Tested with Hortonworks HDP 2.2 - 2.6, Cloudera CDH 5.7 - 5.11, AWS EMR 5.7 - 5.10, Azure HDInsight 3.5 - 3.6.

For trial and development purpose, we recommend you try Kylin with an all-in-one sandbox VM, like HDP sandbox, and give it 10 GB memory. We suggest you using bridged mode instead of NAT mode in Virtual Box settings.

Hardware requirements

The server to run Kylin need 4 core CPU, 16 GB memory and 100 GB disk as the minimal configuration. For high workload scenario, 24 core CPU, 64 GB memory or more is recommended.

Hadoop Environment

Kylin depends on Hadoop cluster to process the massive data set. You need prepare a well configured Hadoop cluster for Kylin to run, with the common services includes HDFS, YARN, MapReduce, Hive, HBase, Zookeeper and other services. It is most common to install Kylin on a Hadoop client machine, from which Kylin can talk with the Hadoop cluster via command lines including hive, hbase, hadoop, etc.
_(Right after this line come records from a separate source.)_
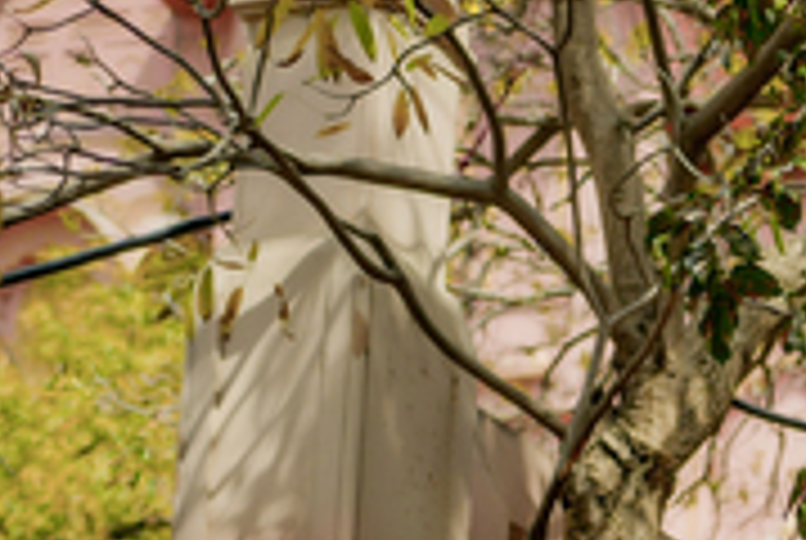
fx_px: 3835
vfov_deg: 7.7
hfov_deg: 10.7
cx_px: 1770
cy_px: 1084
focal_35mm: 171
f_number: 1.4
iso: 125
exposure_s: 1/3200
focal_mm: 35
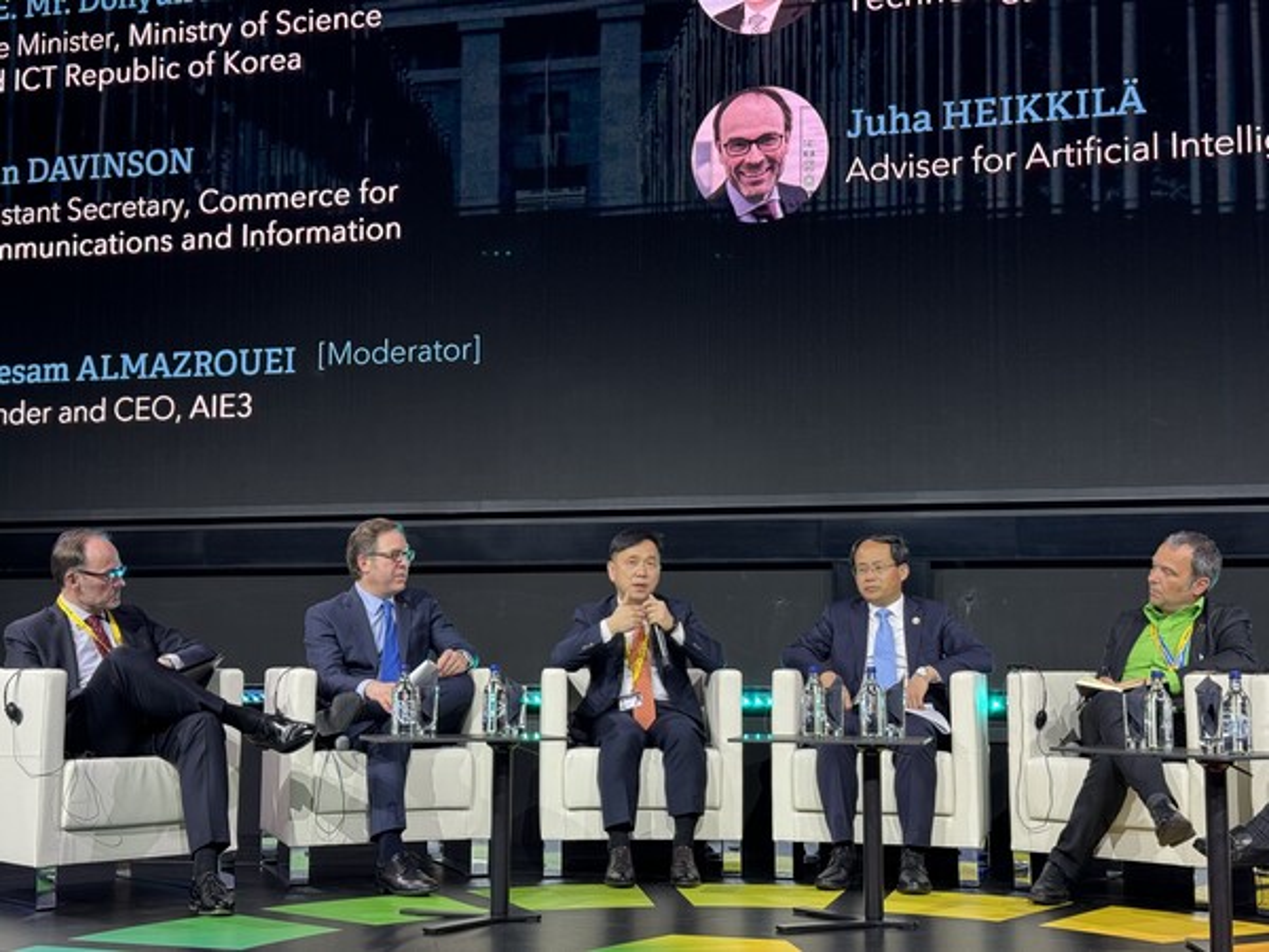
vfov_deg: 30.3
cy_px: 476
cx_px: 634
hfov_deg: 39.7
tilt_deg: +4.6
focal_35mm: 48
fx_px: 1760
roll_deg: -0.7
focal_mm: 6.76
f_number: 1.78
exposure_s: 1/100
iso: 100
Kylin itself can be started in any node of the Hadoop cluster. For simplity, you can run it in the master node. But to get better stability, we suggest you to deploy it a pure Hadoop client node, on which the command lines like hive, hbase, hadoop, hdfs already be installed and the client congfigurations (core-site.xml, hive-site.xml, hbase-site.xml, etc) are properly configured and will be automatically syned with other nodes. The Linux account that running Kylin has the permission to access the Hadoop cluster, including create/write HDFS folders, hive tables, hbase tables and submit MR jobs.

Installation Kylin

  • Download a version of Kylin binaries for your Hadoop version from a closer Apache download site. For example, Kylin 2.3.1 for HBase 1.x from US:
cd /usr/local
wget http://www-us.apache.org/dist/kylin/apache-kylin-2.3.1/apache-kylin-2.3.1-hbase1x-bin.tar.gz
  • Uncompress the tarball and then export KYLIN_HOME pointing to the Kylin folder
tar -zxvf apache-kylin-2.3.1-hbase1x-bin.tar.gz
cd apache-kylin-2.3.1-bin
export KYLIN_HOME=`pwd`
  • Make sure the user has the privilege to run hadoop, hive and hbase cmd in shell. If you are not so sure, you can run $KYLIN_HOME/bin/check-env.sh, it will print out the detail information if you have some environment issues. If no error, that means the environment is ready.
-bash-4.1# $KYLIN_HOME/bin/check-env.sh
Retrieving hadoop conf dir...
KYLIN_HOME is set to /usr/local/apache-kylin-2.3.1-bin
-bash-4.1#
  • Start Kylin, run $KYLIN_HOME/bin/kylin.sh start, after the server starts, you can watch $KYLIN_HOME/logs/kylin.log for runtime logs;
-bash-4.1# $KYLIN_HOME/bin/kylin.sh start
Retrieving hadoop conf dir...
KYLIN_HOME is set to /usr/local/apache-kylin-2.3.1-bin
Retrieving hive dependency...
Retrieving hbase dependency...
Retrieving hadoop conf dir...
Retrieving kafka dependency...
Retrieving Spark dependency...
...
A new Kylin instance is started by root. To stop it, run 'kylin.sh stop'
Check the log at /usr/local/apache-kylin-2.3.1-bin/logs/kylin.log
Web UI is at http://<hostname>:7070/kylin
-bash-4.1#
  • After Kylin started you can visit http://hostname:7070/kylin in your web browser. The initial username/password is ADMIN/KYLIN.
  • To stop Kylin, run $KYLIN_HOME/bin/kylin.sh stop
-bash-4.1# $KYLIN_HOME/bin/kylin.sh stop
Retrieving hadoop conf dir... 
KYLIN_HOME is set to /usr/local/apache-kylin-2.3.1-bin
Stopping Kylin: 7014
Kylin with pid 7014 has been stopped.